0

I've got a file like this and i want to convert it into a python dictionary.

Week1=>
    Monday=>
        Math=8:00
        English=9:00
    Tuesday=>
        Spanish=10:00
        Arts=3:00

The output should be:

{"Week1": {"Monday": {"Math": "8:00", "English": "9:00"}, "Tuesday": {"Spanish":"10:00", "Arts": "3:00"}}}

This is my actual code:

def ReadFile(filename, extension) -> dict:
        content = {} # Content will store the dictionary (from the file).

        prefsTXT = open(f"{filename}.{extension}", "r") # Open the file with read permissions.
        lines = prefsTXT.readlines() # Read lines.

        content = LinesToDict(lines) # Calls LinesToDict to get the dictionary.

        prefsTXT.close() # Closing file.

        return content # Return dictionary with file content.
        
def LinesToDict( textList: list) -> dict:
    result = {} # Result

    lines = [i.replace("\n", "") for i in textList] # Replace the line break with nothing.

    for e, line in enumerate(lines): # Iterate through each line (of the file).

        if line[0].strip() == "#": continue # If first character is # ignore the whole line.

        keyVal, lines = TextToDict(e, lines) # Interpret each line using TextToDict function and set the value to KeyVal (and lines because is modified in TexToDict).
        keyVal = list( keyVal.items() )[0] # COnvert the dictionary to a list of tuples
        
        result[keyVal[0]] = keyVal[1] # Add key:value to result

    return result # Returns result

def TextToDict(textIndx: int, textList: list) -> dict, list:
    result = {} # Result

    text = textList[textIndx].strip() # Strip the passed line (because of the tabulations).

    if text[0].strip() == "#": return # If first character is # ignore the whole line.

    keyVal = text.split("=", 1) # Split line by = which is the separator between key:value.
    
    if keyVal[1] == ">": # If value == ">"
        indentVal, textList = TextToDict(textIndx + 1, textList) # Calls itself to see the content of the next line.
        textList.pop(textIndx + 1) # Pop the interpeted content.
    
    else: # If value isn't ">"
        indentVal = keyVal[1] # Set indentVal to the val of keyVal

    result[keyVal[0]] = indentVal # Setting keyVal[0] as key and indentVal as value of result dictionary

    return result, textList # Return result and modified lines list


file = ReadFile("trial", "txt")
print(file)

ReadFile reads the file and pass the lines to LinesToDict.
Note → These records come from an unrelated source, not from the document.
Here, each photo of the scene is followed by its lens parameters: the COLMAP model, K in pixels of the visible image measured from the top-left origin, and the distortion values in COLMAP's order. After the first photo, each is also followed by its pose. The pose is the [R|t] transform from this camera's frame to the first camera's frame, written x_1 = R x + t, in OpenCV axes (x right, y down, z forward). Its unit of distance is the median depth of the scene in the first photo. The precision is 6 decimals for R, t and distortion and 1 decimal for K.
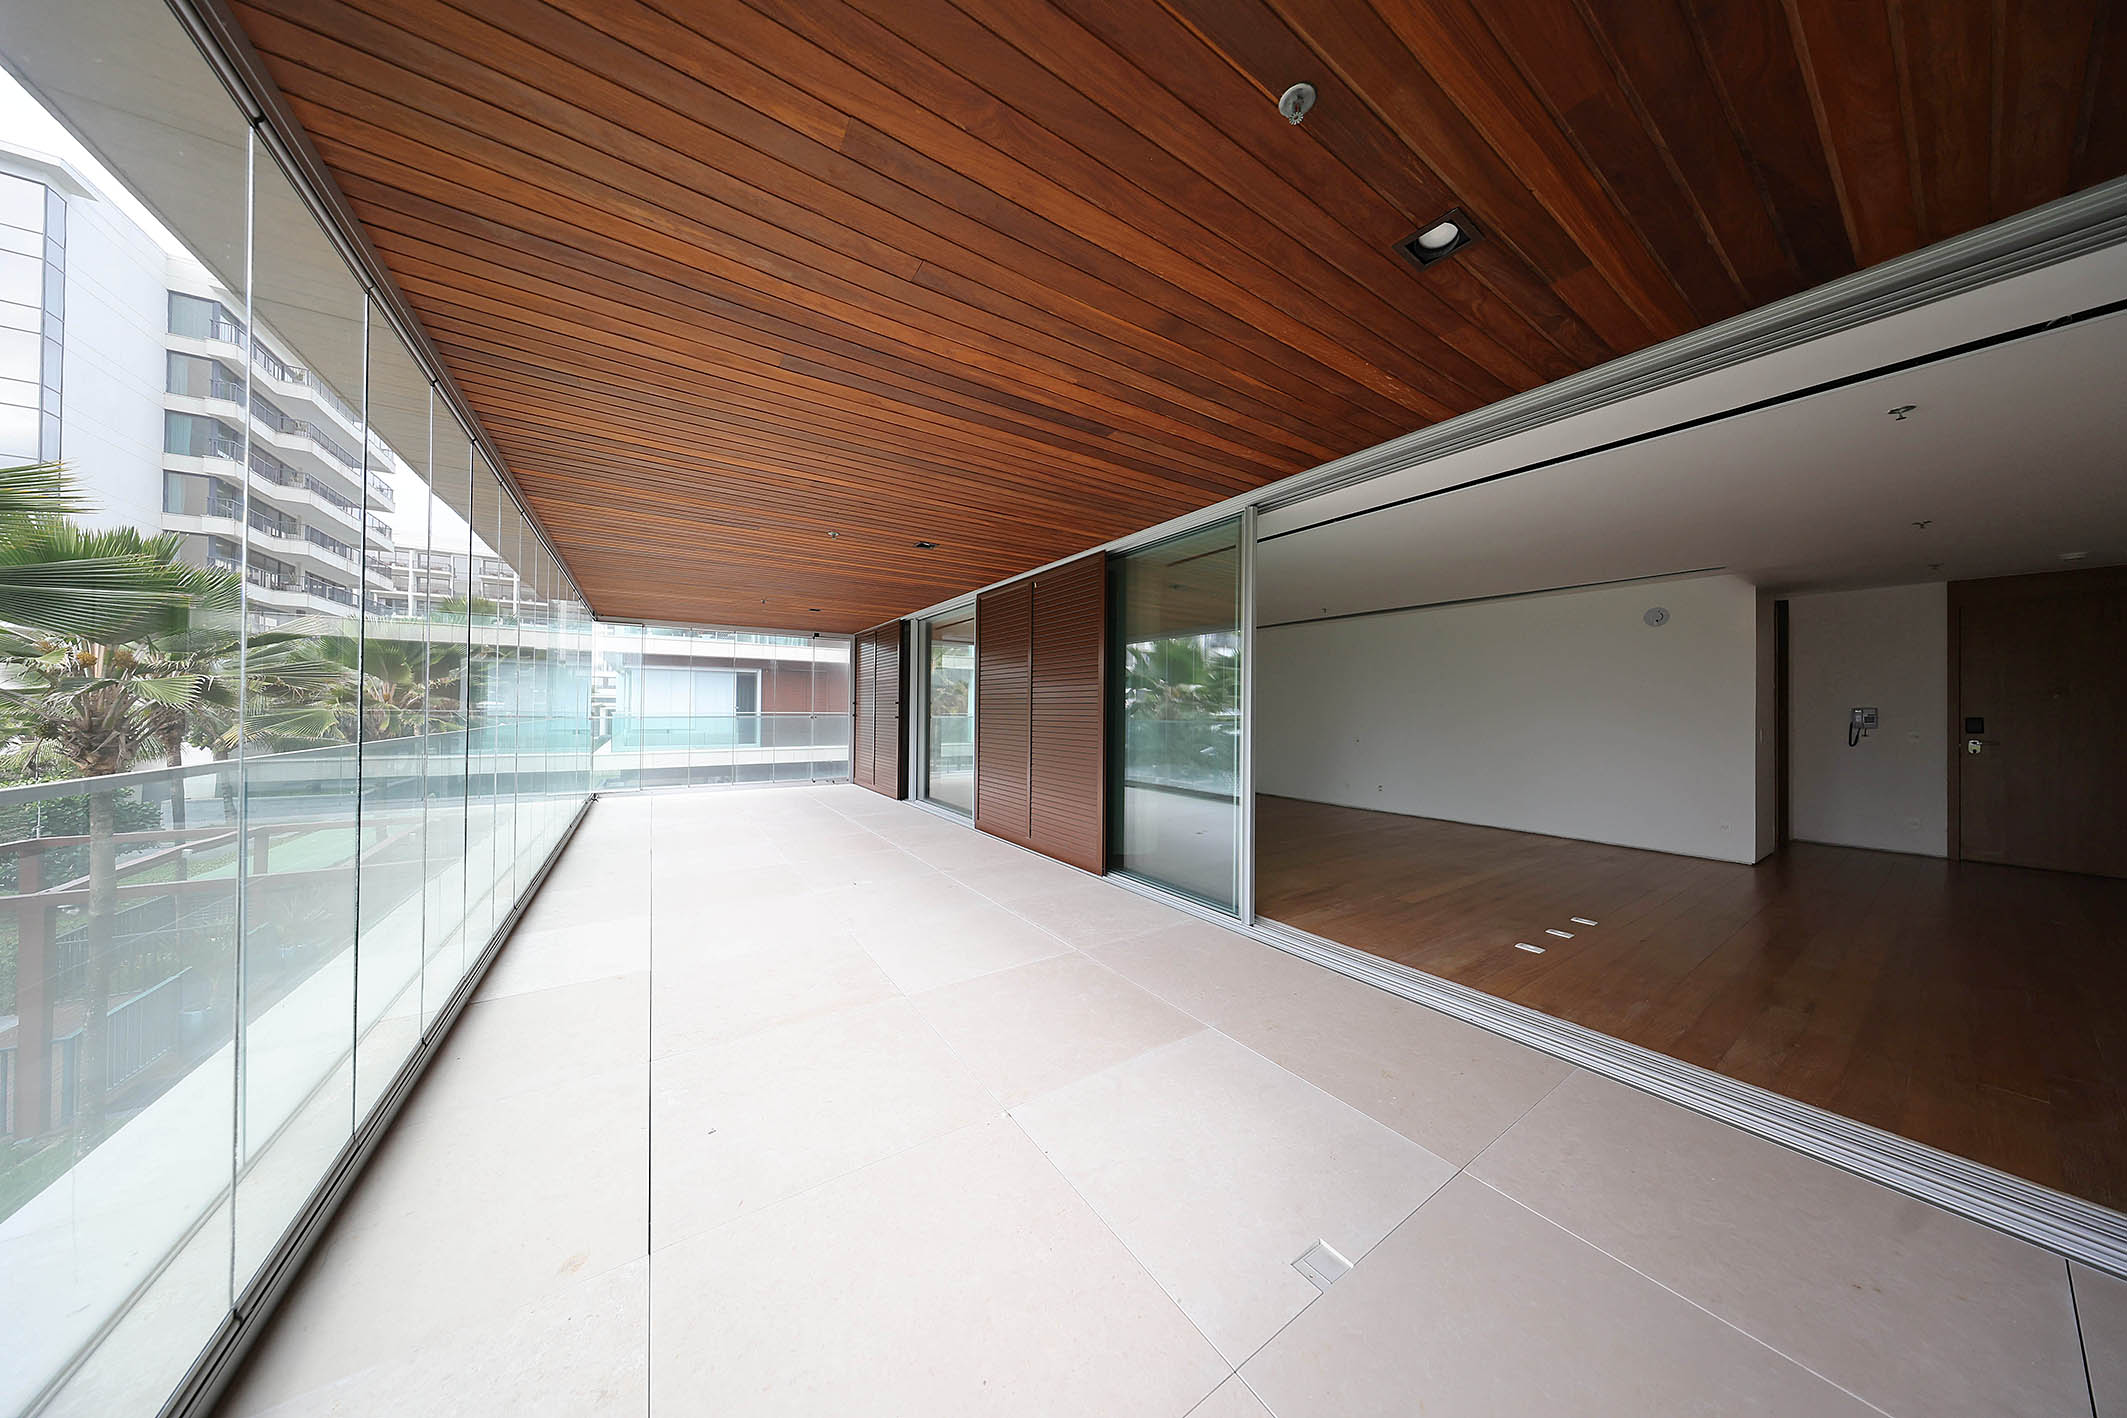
lens RADIAL K [[614.4, 0, 1071.3], [0, 614.4, 707.5], [0, 0, 1]] dist [0.001079, 0.000102]
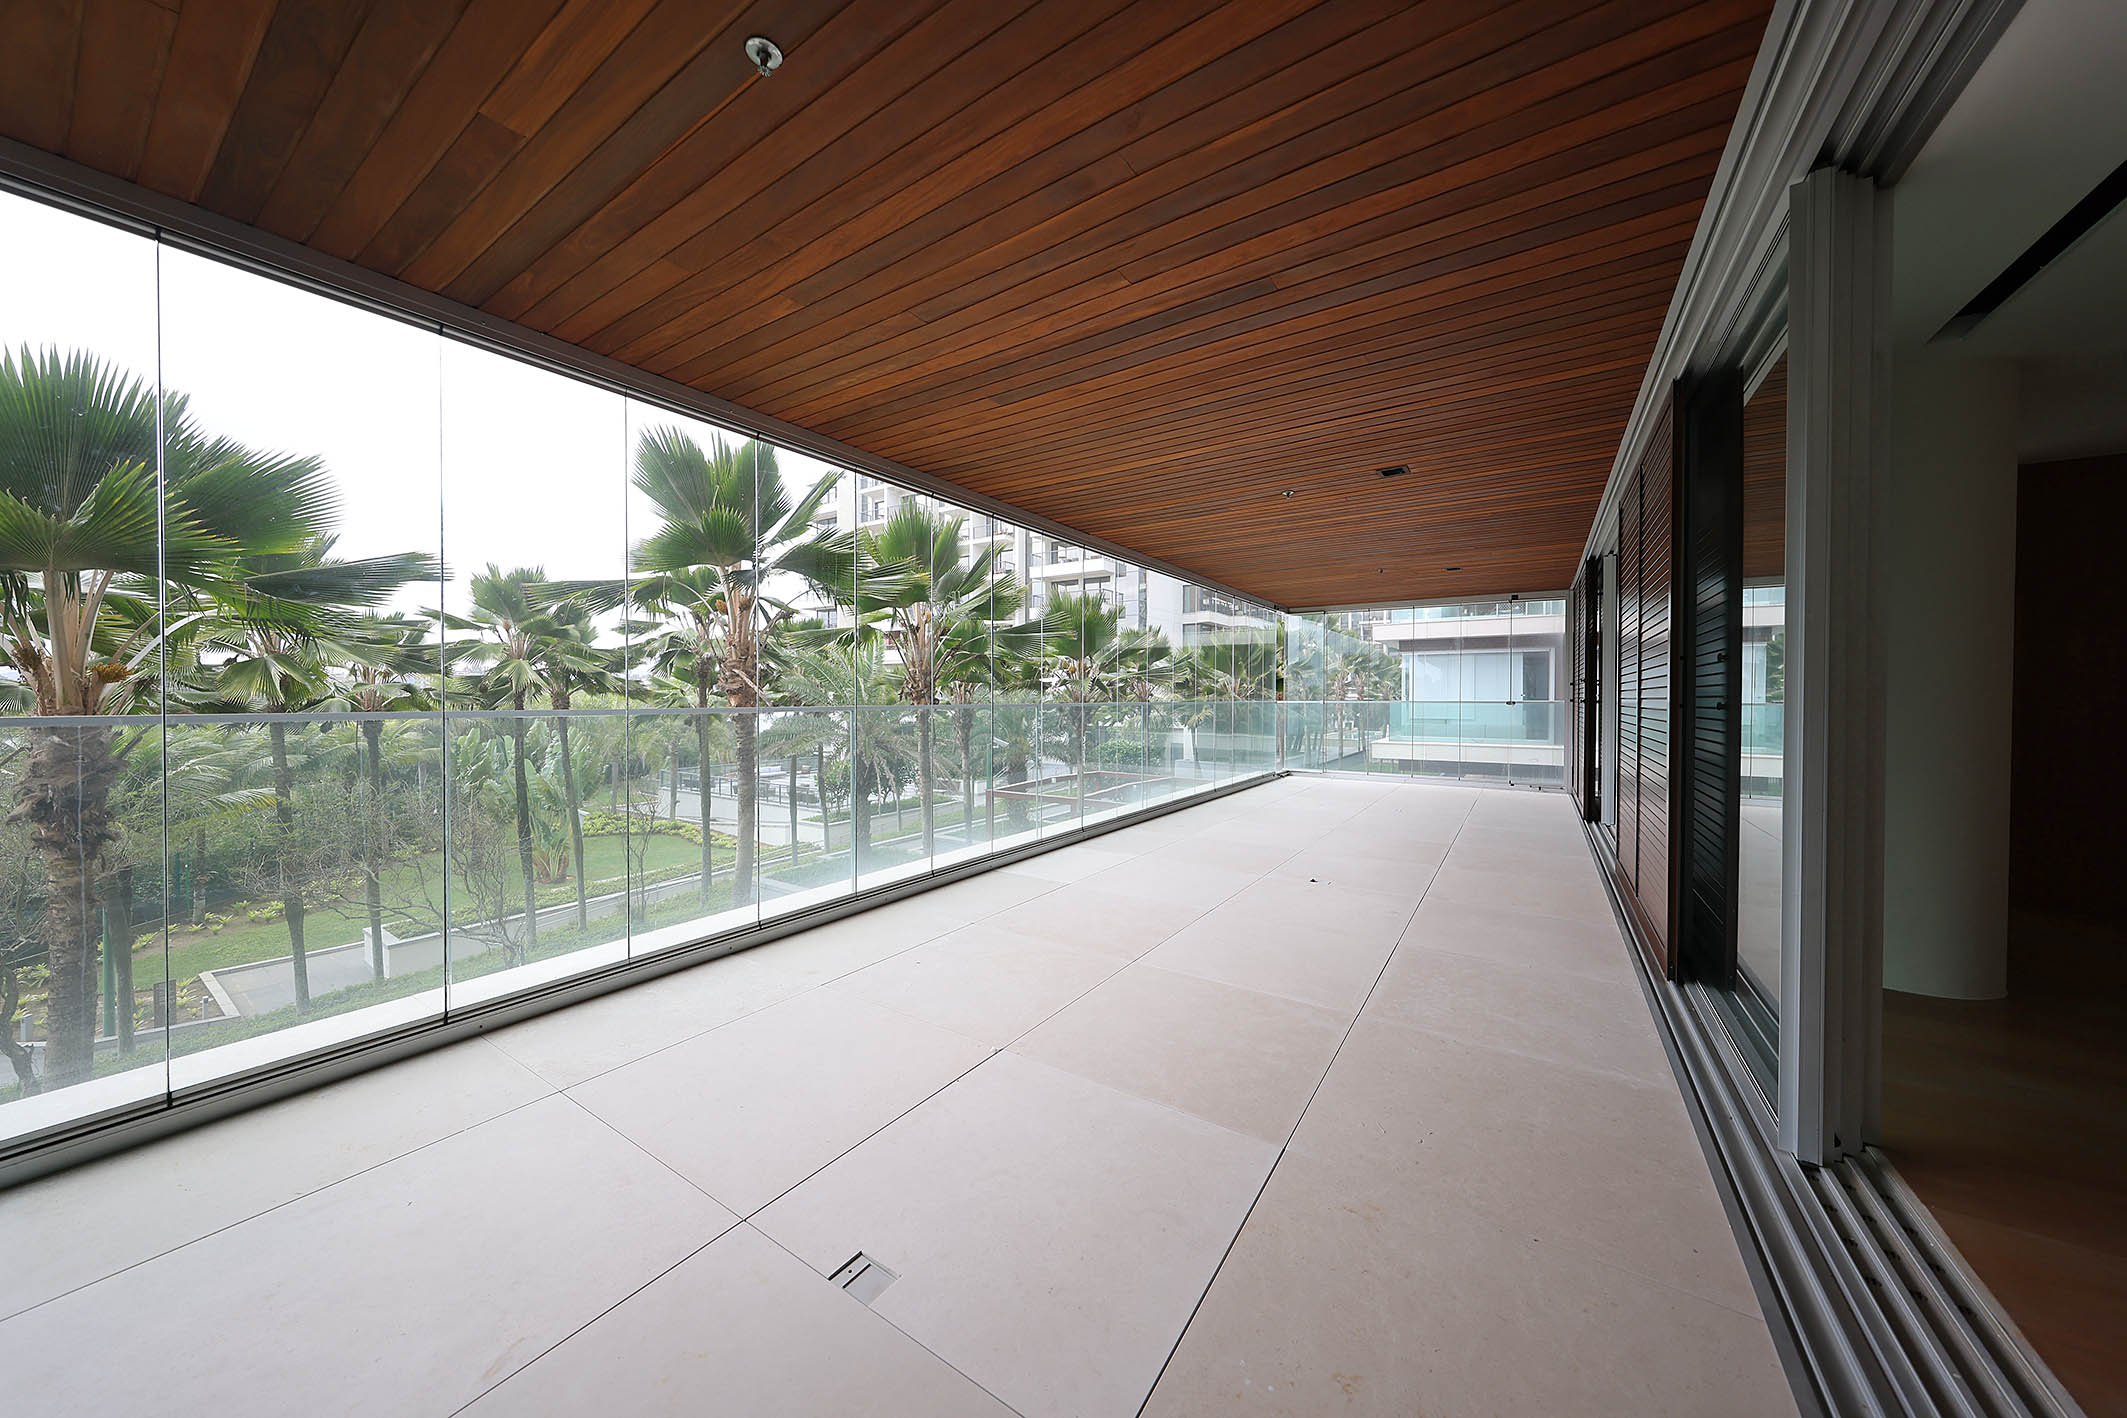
lens RADIAL K [[709.3, 0, 1061.1], [0, 709.3, 704.3], [0, 0, 1]] dist [0.000950, 0.000091]
pose [[0.372619, 0.001399, -0.927983, 0.293560], [0.004833, 0.999982, 0.003449, 0.017346], [0.927972, -0.005770, 0.372606, 0.180219]]
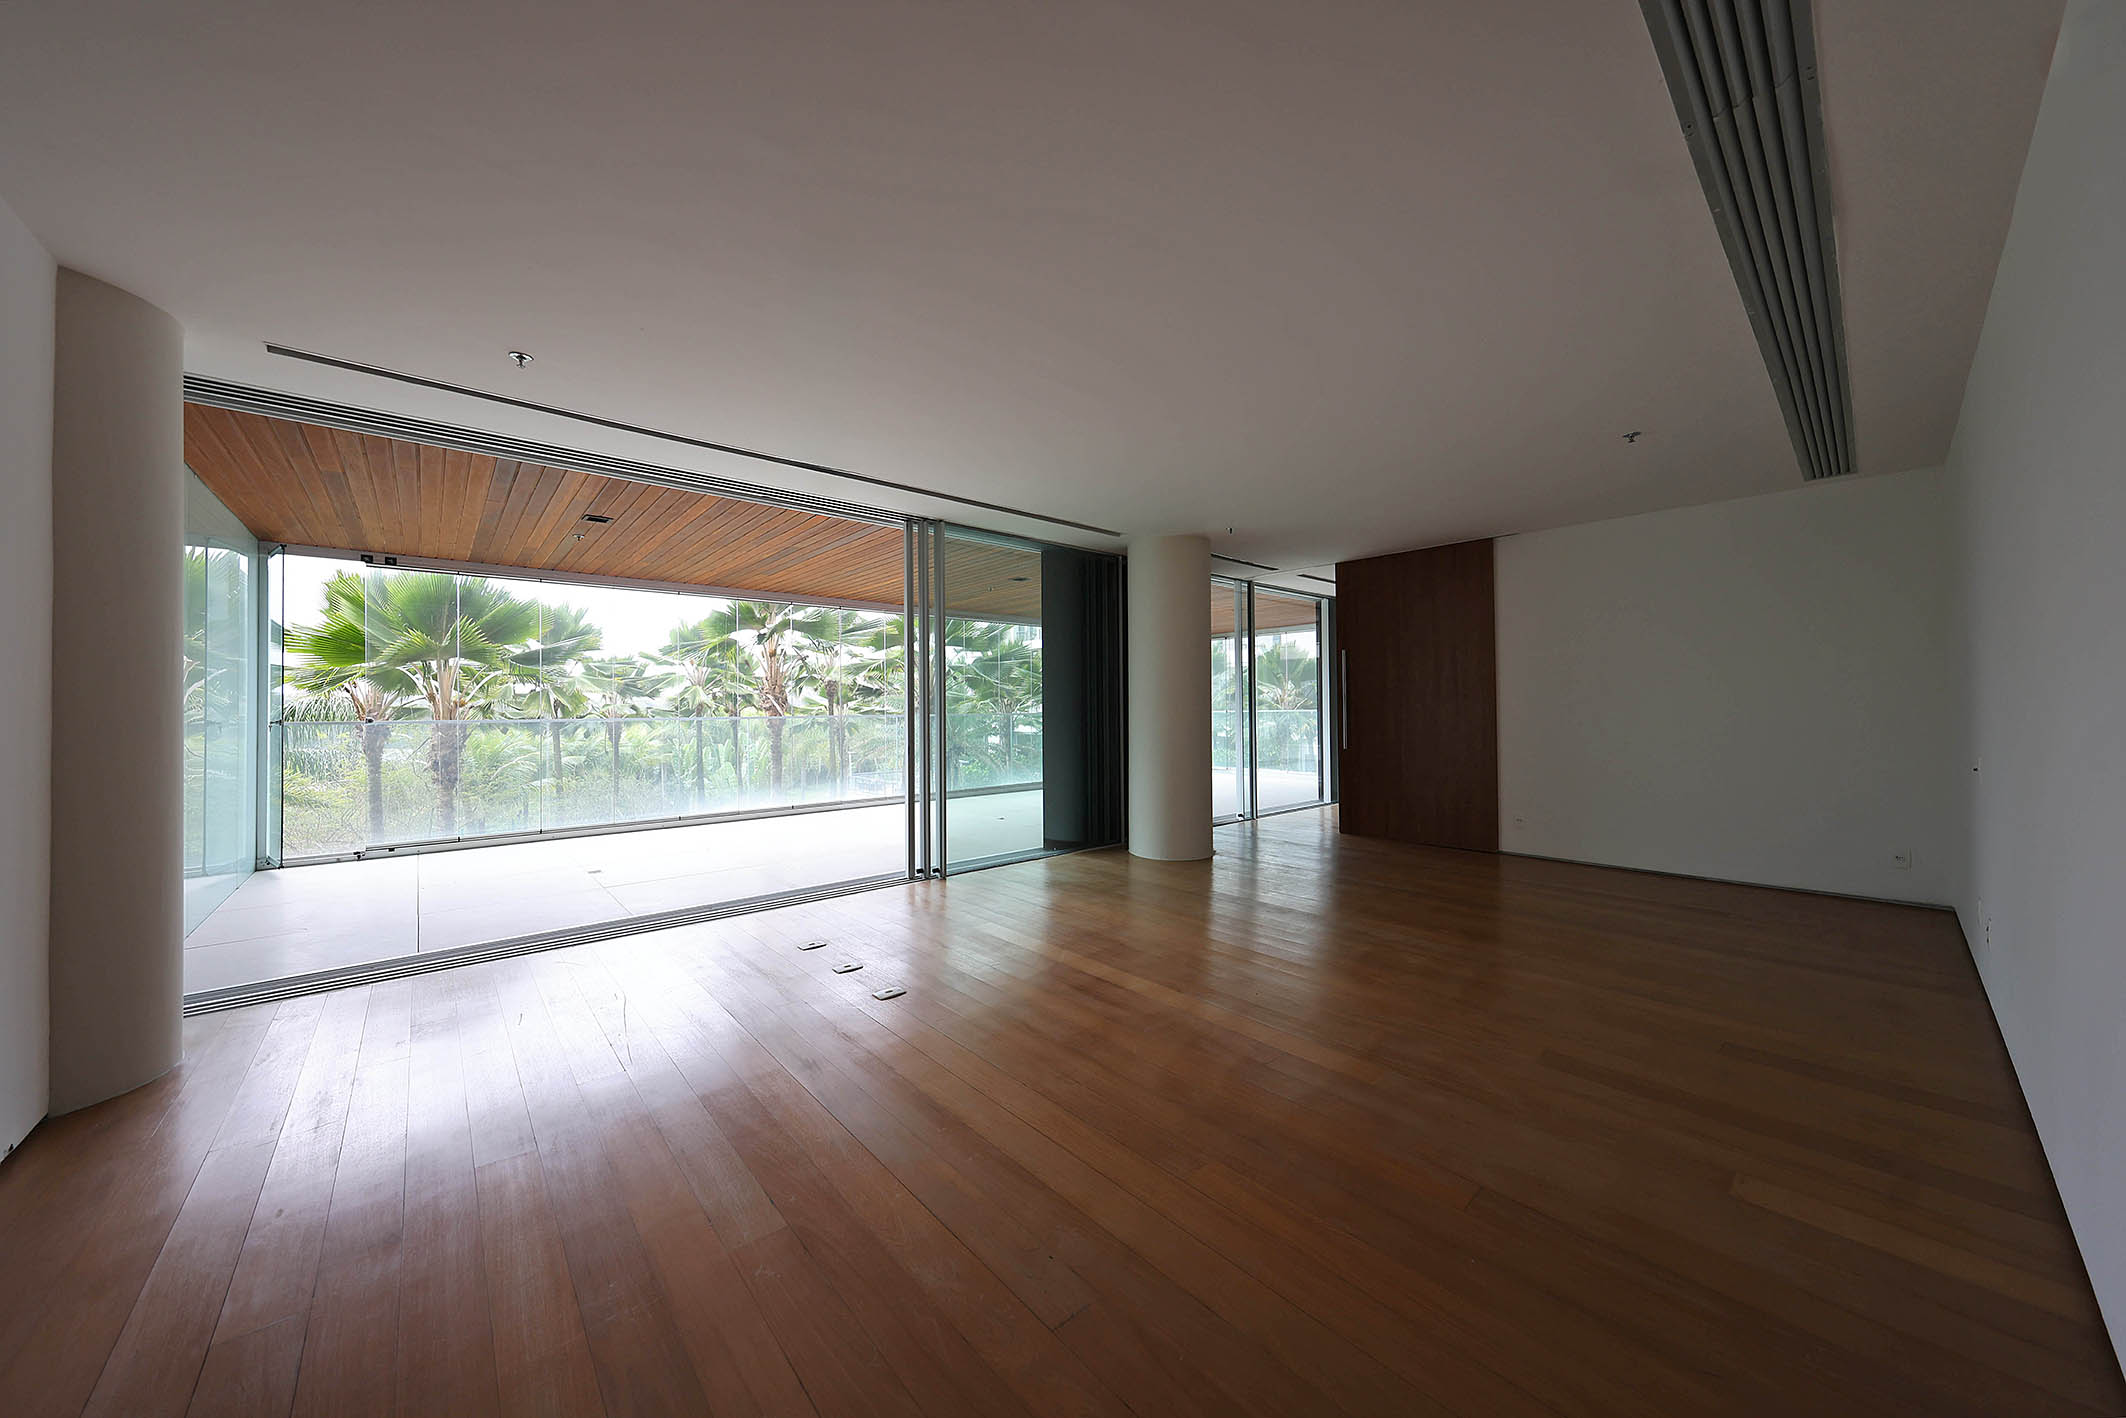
lens RADIAL K [[744.7, 0, 1059.2], [0, 744.7, 700.3], [0, 0, 1]] dist [0.001597, 0.000035]
pose [[0.107576, -0.023699, -0.993914, 0.911515], [0.010801, 0.999685, -0.022668, 0.028301], [0.994138, -0.008297, 0.107798, 0.601946]]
LinesToDict Iterate trough the lines and pass each line to TextToDict.
TextToDict splits the line by = and checks if the val (split[1]) is == ">", if it is calls itself with the next line, and store the value in a dictionary to return.

But i get this:

{'Week1': {'Monday': {'Math': '8:00'}}, 'English': '9:00', 'Tuesday': {'Spanish': '10:00'}, 'Arts': '3:00'}

Instead of this:

{"Week1": {"Monday": {"Math": "8:00", "English": "9:00"}, "Tuesday": {"Spanish":"10:00", "Arts": "3:00"}}}
Patitotective
  • 35
  • 1
  • 7

1 Answers1

3

The format looks close to yaml but the separators

$ pip install pyyaml

import re, yaml, json

mytext = open("/tmp/txt.txt").read() # read your content here
mydict = yaml.safe_load(re.sub("(\w+)\=(.*)", "\\1: \"\\2\"", re.sub("=>\n", ":\n", mytext)))
print(json.dumps(mydict, indent=True))

output:

{
 "Week1": {
  "Monday": {
   "Math": "8:00",
   "English": "9:00"
  },
  "Tuesday": {
   "Spanish": "10:00",
   "Arts": "3:00"
  }
 }
}
Ilya Kharlamov
  • 3,698
  • 1
  • 31
  • 33